+++ Extracted text +++
RESTRICTED STOCK AGREEMENT

 

THIS RESTRICTED STOCK AGREEMENT (this “Agreement”) is made               (the “Grant Date”), by and between DIGIMARC CORPORATION, a Delaware corporation (the “Company”) and                                              (“Executive”).  In connection with his services as                                                       , the Company desires to grant Executive a restricted stock award of                                 shares of the Company’s common stock.

 

1.              Grant of Restricted Stock .   The Company hereby grants to Executive as of the Grant Date, a restricted stock award of                                           shares of the Company’s common stock (the “Shares”) pursuant to the terms and conditions contained in this Agreement and the terms and conditions of the Company’s Restated 1999 Stock Incentive Plan (the “1999 Plan”).

 

2.              Vesting of the Shares .

 

2.1           Release Date .   Subject to the terms of this Agreement, the Shares shall vest and no longer be subject to the Reacquisition Right (as defined below) on the following dates, so long as Executive has remained continuously employed by the Company, or any parent or subsidiary of the Company, from the Grant Date through such dates (the “Release Dates”):

 

[Specify release date(s) -termination of forfeiture period(s) here.]

 

2.2           Termination Without Cause Prior to Release Date .   In the event of termination by the Company of Executive’s employment without “Cause” (as defined below) prior to the Release Date, the Shares shall be fully vested in Executive as of the date of termination of employment by the Company and the Shares shall be released from the Reacquisition Right described below.
+++ Dataset extract +++
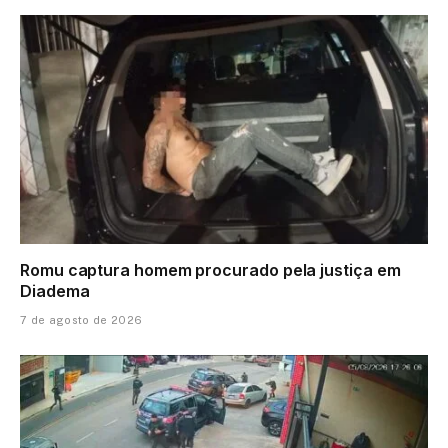
Romu captura homem procurado pela justiça em
Diadema
7 de agosto de 2026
+++
== List of tasks ==
A – Reproduce the restricted stock agreement word for word between "1.              Grant" and "the Shares .", inclusive.
B – Besides the restricted stock agreement itself, which plan's terms and conditions govern the grant of the Shares?
The lines have no role in this work.

== Solutions to the problems ==
A –
1.              Grant of Restricted Stock .   The Company hereby grants to Executive as of the Grant Date, a restricted stock award of                                           shares of the Company’s common stock (the “Shares”) pursuant to the terms and conditions contained in this Agreement and the terms and conditions of the Company’s Restated 1999 Stock Incentive Plan (the “1999 Plan”).

 

2.              Vesting of the Shares .

B – The Company's Restated 1999 Stock Incentive Plan (the "1999 Plan").